> Text
-*-*-

This is a dire prediction, but one whose consequences will not fall upon society evenly. A close look at the data reveals a surprising pattern: The jobs performed primarily by women are relatively safe, while those typically performed by men are at risk.

[M]any common professions exhibit a high degree of gender bias. For instance, of the 3 million truck drivers in the U.S., more than 95 percent are men; of the nearly 3 million secretaries and administrative assistants, more than 95 percent are women. Autonomous vehicles are a not-too-distant possibility, and when they arrive, those drivers’ jobs will evaporate; office-support workers suffer no such imminent threat.

This pattern holds for many of the most gender-biased occupations. Men hold 97 percent of the 2.5 million U.S. construction and carpentry jobs. The Oxford study estimates that these male workers stand more than a 70 percent chance of being replaced by robotic workers. By contrast, women hold 93 percent of the registered nurse positions. Their risk of obsolescence is vanishingly small: .009 percent.

-*-*-

[Scene geometry reasoning data]
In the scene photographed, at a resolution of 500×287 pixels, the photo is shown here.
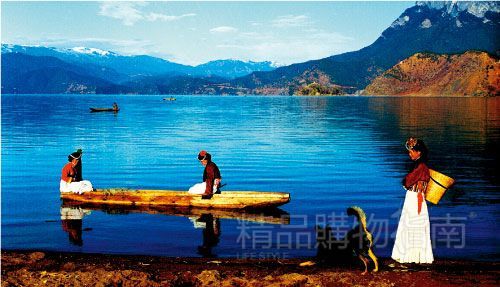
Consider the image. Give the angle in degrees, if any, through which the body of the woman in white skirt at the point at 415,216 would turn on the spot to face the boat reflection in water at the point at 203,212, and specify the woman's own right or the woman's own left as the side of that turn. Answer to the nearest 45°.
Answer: approximately 45° to the woman's own right

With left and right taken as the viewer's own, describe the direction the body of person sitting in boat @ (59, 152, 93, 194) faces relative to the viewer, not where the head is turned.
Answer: facing to the right of the viewer

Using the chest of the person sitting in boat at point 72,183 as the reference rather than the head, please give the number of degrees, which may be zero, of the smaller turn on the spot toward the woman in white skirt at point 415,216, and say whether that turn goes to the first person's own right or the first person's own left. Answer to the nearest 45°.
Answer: approximately 45° to the first person's own right

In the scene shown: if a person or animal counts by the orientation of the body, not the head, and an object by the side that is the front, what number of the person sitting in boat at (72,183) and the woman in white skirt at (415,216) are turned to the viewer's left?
1

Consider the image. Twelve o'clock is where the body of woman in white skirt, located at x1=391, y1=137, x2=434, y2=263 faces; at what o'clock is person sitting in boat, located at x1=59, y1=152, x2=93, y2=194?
The person sitting in boat is roughly at 1 o'clock from the woman in white skirt.

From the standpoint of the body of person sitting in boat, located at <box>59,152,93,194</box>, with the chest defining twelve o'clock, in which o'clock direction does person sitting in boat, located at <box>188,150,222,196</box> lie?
person sitting in boat, located at <box>188,150,222,196</box> is roughly at 1 o'clock from person sitting in boat, located at <box>59,152,93,194</box>.

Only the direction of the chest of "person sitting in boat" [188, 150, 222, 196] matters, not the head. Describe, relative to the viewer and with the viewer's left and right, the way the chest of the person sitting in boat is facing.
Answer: facing to the left of the viewer

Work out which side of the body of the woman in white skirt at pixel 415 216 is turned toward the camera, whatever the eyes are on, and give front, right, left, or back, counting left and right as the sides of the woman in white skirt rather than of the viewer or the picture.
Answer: left
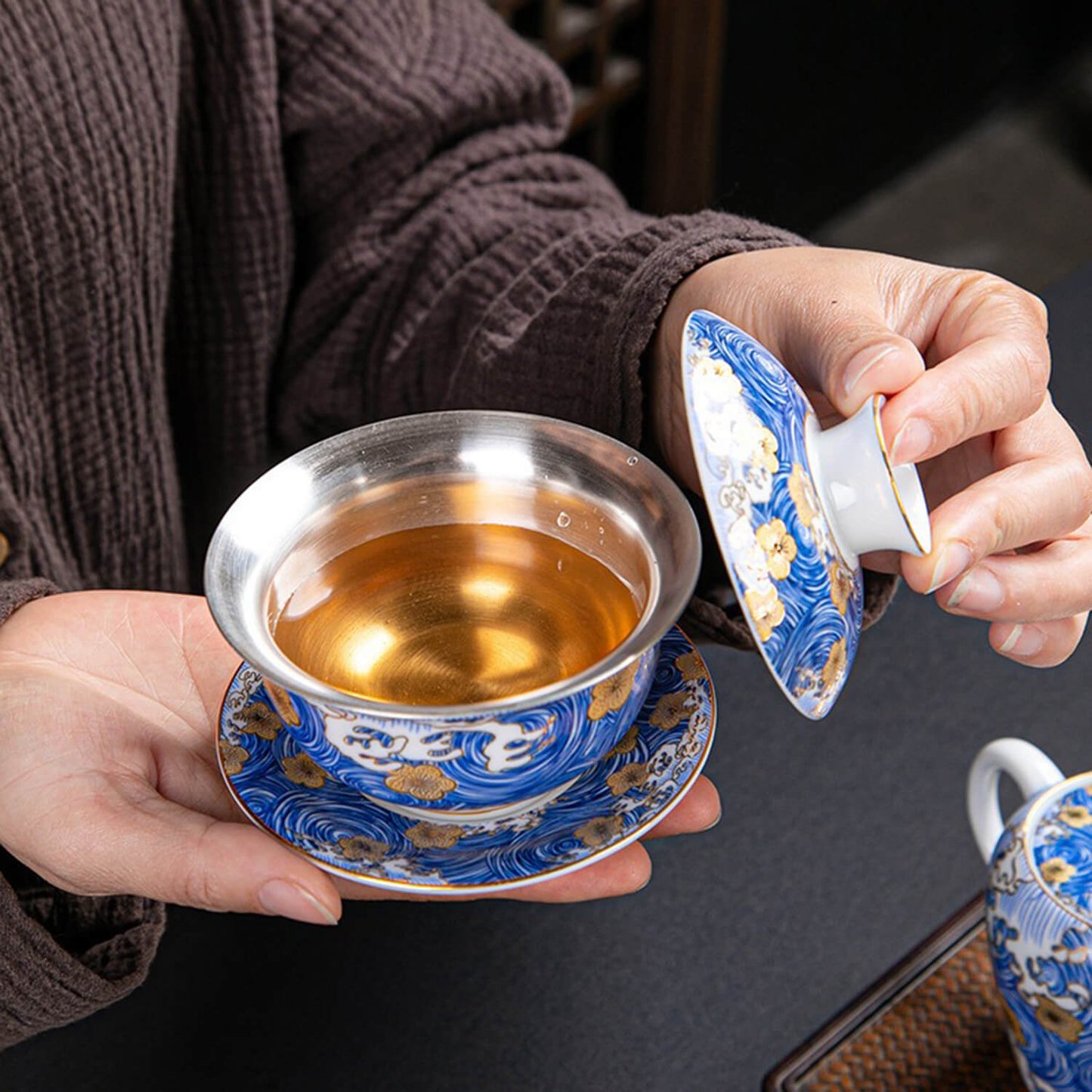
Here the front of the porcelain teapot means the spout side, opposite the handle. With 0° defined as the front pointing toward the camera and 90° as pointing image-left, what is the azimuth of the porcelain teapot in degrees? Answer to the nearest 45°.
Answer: approximately 315°
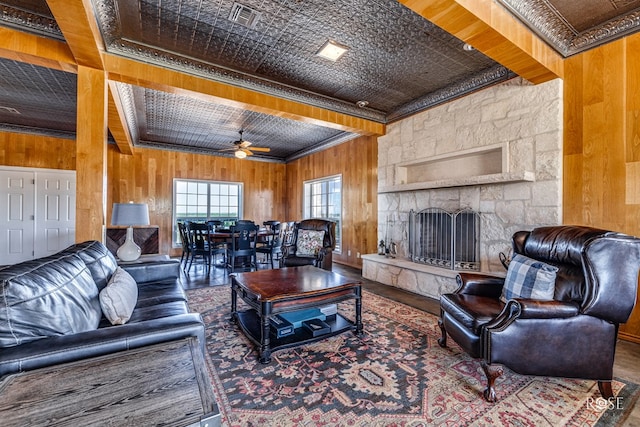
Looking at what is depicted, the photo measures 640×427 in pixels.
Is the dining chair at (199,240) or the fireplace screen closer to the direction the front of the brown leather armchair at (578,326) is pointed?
the dining chair

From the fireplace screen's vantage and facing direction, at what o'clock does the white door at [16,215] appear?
The white door is roughly at 1 o'clock from the fireplace screen.

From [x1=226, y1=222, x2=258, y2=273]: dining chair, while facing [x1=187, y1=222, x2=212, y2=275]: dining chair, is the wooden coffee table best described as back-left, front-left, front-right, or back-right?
back-left

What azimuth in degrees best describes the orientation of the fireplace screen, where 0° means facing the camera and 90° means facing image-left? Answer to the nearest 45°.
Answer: approximately 45°

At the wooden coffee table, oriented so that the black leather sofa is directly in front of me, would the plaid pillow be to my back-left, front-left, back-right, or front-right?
back-left

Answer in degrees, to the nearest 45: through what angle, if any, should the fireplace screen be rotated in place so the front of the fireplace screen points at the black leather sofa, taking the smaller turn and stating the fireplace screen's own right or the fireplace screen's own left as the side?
0° — it already faces it

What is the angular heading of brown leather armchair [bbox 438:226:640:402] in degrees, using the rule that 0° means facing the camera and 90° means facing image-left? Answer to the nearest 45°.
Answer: approximately 45°

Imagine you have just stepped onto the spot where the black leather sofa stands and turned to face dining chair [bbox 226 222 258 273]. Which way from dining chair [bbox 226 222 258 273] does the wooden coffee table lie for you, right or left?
right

-*-*-

> Activity
According to the text on automation and jobs, what percentage of U.S. registered nurse positions do women hold?

> Response to this task
93 percent